(PROBLEMS TO SOLVE)
(a) Answer these questions using the piece on Tim DeChristopher and the Utah land auction:
(i) How many parcels of public land were put up at the auction?
(ii) How many parcels did DeChristopher bid on, and how many acres did they total?
(iii) Why did the Department of the Interior say it canceled many of the leases?
(b) Write the next part of the piece on Tim DeChristopher and the Utah land auction, starting right after its final sentence.

(EXTRACT PROVIDED)
__________
Tim DeChristopher Thwarts a Land Auction (Bidder 70) Favorite 



Jul 27 2011



In December 2008, Tim DeChristopher, along with his church group, was protesting outside a Bureau of Land Management oil and gas lease auction of 116 parcels of public land in Utah's red rock country. Tim decided to take his protest inside and disrupt the auction itself. Instead, at the door, he was offered a bidder's paddle — which, after a split second of hesitation, he accepted.

After a bit more reflection, he began bidding on 14 parcels of land (totaling 22,500 acres), soon pushing the bids beyond the reach of other buyers. When the judge realized what was happening, DeChristopher was removed from the auction by federal agents and the auction was halted.

Shortly afterwards, a court injunction was filed and the United States Department of the Interior canceled many of the leases, saying they had been rushed into auction with insufficient environmental and scientific review.
__________
(ROWS)
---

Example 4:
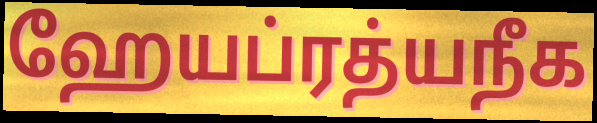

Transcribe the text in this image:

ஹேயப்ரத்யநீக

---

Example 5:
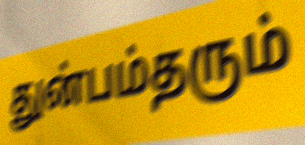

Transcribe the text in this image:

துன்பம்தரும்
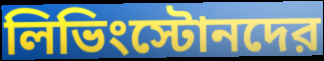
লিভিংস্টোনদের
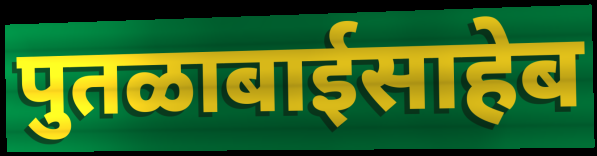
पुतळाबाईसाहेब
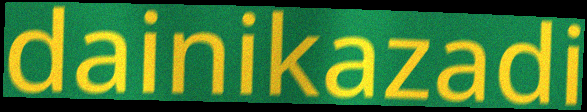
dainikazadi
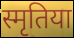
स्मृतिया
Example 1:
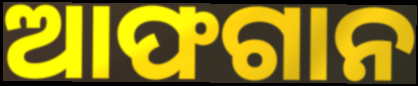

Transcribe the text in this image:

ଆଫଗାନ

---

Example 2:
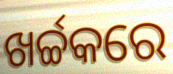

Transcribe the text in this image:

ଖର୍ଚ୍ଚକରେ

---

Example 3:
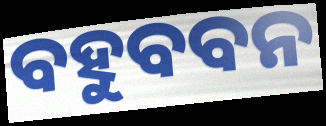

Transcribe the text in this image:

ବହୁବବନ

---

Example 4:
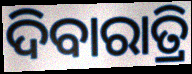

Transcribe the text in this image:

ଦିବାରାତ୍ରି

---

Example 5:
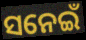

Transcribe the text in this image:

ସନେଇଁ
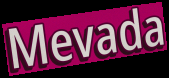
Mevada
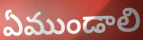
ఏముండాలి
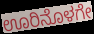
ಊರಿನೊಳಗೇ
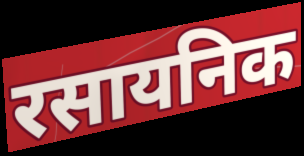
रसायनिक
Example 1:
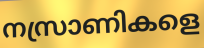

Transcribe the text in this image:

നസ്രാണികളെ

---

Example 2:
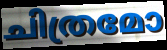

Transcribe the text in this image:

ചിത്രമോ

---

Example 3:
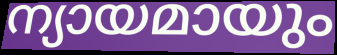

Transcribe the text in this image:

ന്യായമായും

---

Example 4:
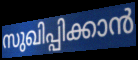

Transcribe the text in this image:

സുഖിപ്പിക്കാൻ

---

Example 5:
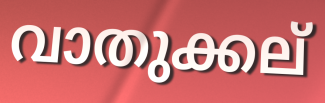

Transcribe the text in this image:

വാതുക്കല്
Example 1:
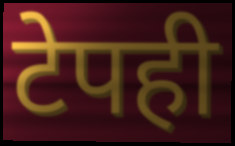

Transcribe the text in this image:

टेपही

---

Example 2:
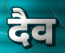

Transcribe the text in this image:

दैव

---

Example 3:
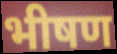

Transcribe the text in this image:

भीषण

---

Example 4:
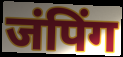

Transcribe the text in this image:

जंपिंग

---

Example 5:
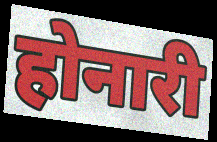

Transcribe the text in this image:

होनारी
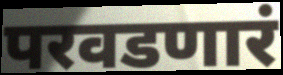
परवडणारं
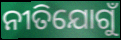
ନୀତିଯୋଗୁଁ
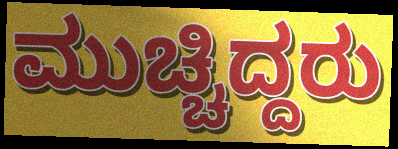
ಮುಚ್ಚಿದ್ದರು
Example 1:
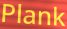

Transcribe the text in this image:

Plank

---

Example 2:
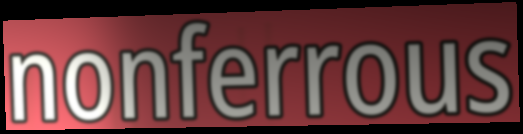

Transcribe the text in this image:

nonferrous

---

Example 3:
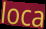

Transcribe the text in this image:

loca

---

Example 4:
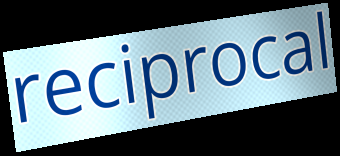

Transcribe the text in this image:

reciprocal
__________
(RESULTS OF THE EXERCISE)
(a)
(i) 116 parcels.
(ii) 14 parcels, totaling 22,500 acres.
(iii) It said they had been rushed into auction with insufficient environmental and scientific review.

(b)
In other words, DeChristopher single-handedly saved hundreds of thousands of acres of Utah public land from turning into just that much more fuel for climate change.

DeChristopher refused to work out a plea deal with the federal government, and his case went to trial. The case became a symbol of solidarity for environmentalists, including celebrities like Robert Redford and Daryl Hannah. Peter Yarrow of the folk trio Peter, Paul and Mary, led a sing-a-long and rally outside the courthouse in the hours leading up to the hearing in DeChristopher's case. Activists contended DeChristopher was simply standing up to a federal agency that had violated federal environmental laws by holding the auction in the first place.

"My intent both at the time of the auction and now was to expose, embarrass and hold accountable the oil and gas industry, to the point that it cut into their $100 billion profits," DeChristopher told U.S. District Judge Dee Benson. DeChristopher said he would accept whatever punishment Benson imposed, but added that time in prison would not silence him or change his viewpoint.

"You have authority over my life, but not my principles. Those are mine," DeChristopher said. "I'll continue to confront the system that threatens our future."

DeChristopher eventually served 21 months in prison, during which he read profusely and helped other prisoners with their cases. "The great thing about mass incarceration is that almost everyone in prison is just a regular person," he joked at one point.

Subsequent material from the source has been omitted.